This invention relates to a method and apparatus for growing biomass particles, particularly microcarrierbound cells. More particularly, this invention relates to an improved particle settling chamber which is used in conjunction with an agitated suspension culture vessel, also known as a perfusion culture bioreactor.
In recent years there has been rapid growth in the development of various methods for the culturing of cells in suspension with the goal of attaining high cell densities. Batch culture systems, which utilized a fixed amount of nutrient medium, have been replaced with continuous or semi-continuous basis as described, for example in U.S. Pat. No. 4,166,768. In such continuous systems spent culture medium is withdrawn through a filter, which is immersed in the agitated culture medium. This filter is inevitably subject to clogging, which limits the time the continuous system can be operated.
In U.S. Pat. No. 4,335,215, there is disclosed a modified continuous culture system which is said to improve the growth of microcarrier-bound cells. In this modified system, the immersed filter of the prior systems is replaced with a settling chamber which is external to the main culture vessel. During operation, culture medium is withdrawn from the main agitated culture vessel through a narrow tube into the bottom of the settling chamber then out through the top of the chamber, since there is no agitation in the settling chamber, the microcarrier beads slowly settle by gravity to the bottom of the settling chamber and back through the narrow tube into the main agitated culture vessel, when the microcarrier beads contact each other along the sloping surfaces of the settling chamber and in the narrow tube, this is said to promote aggregation of beads and bead-to-bead cell growth.
There are several problems associated with the above-described systems. The bottom opening of the settling chamber and the narrow tube which connects the settling chamber to the main vessel have a relatively small diameter. The diameter of the connecting tube is generally dictated by the size of the port available on the main vessel. In these narrow areas the upward fluid velocity of medium is often significantly higher than the settling velocity of the beads, causing the beads to become clogged. In fact, this problem is partially addressed by the patentee who suggests reversal of the pumps to ensure free movement of the beads in the narrower portions.

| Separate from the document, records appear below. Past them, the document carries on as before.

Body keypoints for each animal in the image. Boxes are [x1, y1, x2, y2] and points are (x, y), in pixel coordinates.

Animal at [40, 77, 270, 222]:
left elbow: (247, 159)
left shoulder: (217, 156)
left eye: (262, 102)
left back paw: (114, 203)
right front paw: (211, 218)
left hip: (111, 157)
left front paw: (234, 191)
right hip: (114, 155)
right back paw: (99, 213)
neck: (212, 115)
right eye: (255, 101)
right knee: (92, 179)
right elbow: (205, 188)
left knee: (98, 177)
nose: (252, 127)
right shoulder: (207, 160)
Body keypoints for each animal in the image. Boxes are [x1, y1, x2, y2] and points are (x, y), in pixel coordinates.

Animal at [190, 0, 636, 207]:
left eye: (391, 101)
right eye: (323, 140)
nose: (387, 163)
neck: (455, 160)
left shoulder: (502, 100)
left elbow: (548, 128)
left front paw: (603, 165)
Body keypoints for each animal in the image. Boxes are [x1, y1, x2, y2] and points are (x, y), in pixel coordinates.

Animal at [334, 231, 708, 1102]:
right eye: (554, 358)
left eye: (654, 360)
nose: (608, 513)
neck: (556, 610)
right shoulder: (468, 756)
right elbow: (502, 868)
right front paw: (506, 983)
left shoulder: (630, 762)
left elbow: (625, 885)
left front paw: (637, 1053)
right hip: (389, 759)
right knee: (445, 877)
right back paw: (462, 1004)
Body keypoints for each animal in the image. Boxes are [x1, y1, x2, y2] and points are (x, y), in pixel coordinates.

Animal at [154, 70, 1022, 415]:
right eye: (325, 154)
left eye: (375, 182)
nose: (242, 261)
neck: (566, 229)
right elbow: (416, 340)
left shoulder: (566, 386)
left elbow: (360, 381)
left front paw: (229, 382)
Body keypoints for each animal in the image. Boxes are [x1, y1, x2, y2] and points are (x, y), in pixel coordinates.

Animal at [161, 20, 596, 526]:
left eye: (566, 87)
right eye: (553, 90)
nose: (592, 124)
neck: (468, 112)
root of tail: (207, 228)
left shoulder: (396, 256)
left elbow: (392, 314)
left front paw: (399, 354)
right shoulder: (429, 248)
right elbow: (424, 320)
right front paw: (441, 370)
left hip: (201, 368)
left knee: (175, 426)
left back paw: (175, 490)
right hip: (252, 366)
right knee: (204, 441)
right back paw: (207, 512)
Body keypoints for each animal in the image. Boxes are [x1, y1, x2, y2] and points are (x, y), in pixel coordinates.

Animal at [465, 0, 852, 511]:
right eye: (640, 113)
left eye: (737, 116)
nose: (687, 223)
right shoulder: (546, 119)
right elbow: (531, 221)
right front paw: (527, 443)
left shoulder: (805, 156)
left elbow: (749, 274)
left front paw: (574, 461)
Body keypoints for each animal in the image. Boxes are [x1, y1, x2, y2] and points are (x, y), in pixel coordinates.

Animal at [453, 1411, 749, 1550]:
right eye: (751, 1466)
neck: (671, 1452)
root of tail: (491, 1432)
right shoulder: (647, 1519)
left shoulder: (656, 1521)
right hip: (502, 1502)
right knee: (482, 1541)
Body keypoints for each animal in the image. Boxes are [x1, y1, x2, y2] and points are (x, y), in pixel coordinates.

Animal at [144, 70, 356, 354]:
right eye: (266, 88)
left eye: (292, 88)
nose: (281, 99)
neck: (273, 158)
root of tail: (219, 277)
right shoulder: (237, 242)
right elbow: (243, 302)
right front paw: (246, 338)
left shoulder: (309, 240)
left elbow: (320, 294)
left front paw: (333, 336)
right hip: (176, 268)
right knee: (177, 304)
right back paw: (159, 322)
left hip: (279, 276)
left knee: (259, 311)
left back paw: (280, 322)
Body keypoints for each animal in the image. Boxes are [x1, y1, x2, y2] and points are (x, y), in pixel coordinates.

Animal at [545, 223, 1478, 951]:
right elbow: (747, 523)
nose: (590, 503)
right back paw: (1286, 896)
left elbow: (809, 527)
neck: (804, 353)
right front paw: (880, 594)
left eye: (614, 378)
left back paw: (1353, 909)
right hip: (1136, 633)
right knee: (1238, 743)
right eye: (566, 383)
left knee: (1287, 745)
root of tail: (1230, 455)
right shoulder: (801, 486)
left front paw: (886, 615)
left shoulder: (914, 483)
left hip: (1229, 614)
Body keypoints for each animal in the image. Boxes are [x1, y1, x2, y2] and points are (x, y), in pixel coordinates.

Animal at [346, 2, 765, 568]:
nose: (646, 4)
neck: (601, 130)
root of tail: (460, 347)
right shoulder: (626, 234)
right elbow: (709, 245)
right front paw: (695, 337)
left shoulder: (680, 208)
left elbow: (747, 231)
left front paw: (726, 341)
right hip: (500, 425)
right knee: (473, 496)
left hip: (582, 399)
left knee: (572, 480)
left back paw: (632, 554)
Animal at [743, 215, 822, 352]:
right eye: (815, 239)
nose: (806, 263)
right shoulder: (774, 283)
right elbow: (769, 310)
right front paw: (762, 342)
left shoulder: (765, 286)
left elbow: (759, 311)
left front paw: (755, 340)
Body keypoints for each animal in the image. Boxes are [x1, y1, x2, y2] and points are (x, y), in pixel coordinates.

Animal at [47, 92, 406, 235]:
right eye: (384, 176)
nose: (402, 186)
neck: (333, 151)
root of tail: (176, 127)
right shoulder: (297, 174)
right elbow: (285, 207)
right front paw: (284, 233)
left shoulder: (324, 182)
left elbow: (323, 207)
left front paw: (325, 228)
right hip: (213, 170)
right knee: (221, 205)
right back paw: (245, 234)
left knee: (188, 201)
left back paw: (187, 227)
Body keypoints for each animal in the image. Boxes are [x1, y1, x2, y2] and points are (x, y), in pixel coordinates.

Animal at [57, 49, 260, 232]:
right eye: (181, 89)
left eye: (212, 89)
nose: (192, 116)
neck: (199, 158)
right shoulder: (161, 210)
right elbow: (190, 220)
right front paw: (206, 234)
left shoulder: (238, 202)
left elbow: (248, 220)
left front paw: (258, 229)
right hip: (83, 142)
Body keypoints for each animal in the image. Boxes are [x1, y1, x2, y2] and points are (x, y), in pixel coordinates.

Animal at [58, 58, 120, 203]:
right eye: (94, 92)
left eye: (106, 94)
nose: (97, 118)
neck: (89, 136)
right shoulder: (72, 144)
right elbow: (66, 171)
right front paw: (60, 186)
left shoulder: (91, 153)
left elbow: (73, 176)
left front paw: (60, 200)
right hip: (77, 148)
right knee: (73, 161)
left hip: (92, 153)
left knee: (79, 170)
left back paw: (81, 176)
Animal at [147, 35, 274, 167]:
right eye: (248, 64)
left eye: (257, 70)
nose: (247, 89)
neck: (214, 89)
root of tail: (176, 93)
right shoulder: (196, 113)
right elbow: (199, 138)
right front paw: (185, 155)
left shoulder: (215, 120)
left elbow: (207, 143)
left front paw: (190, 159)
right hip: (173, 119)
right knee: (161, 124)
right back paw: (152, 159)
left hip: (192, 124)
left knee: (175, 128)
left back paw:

Another problem associated with this design concerns sterilization of the system. Since the settling chamber is external to the main reactor, the chamber and all connections are difficult to sterilize and to maintain sterility during operation.
Citation of documents herein is not intended as an admission that any of the documents cited herein is pertinent prior art, or an admission that the cited documents is considered material to the patentability of any of the claims of the present application. All statements as to the date or representation as to the contents of these documents is based on the information available to the applicant and does not constitute any admission as to the correctness of the dates or contents of these documents.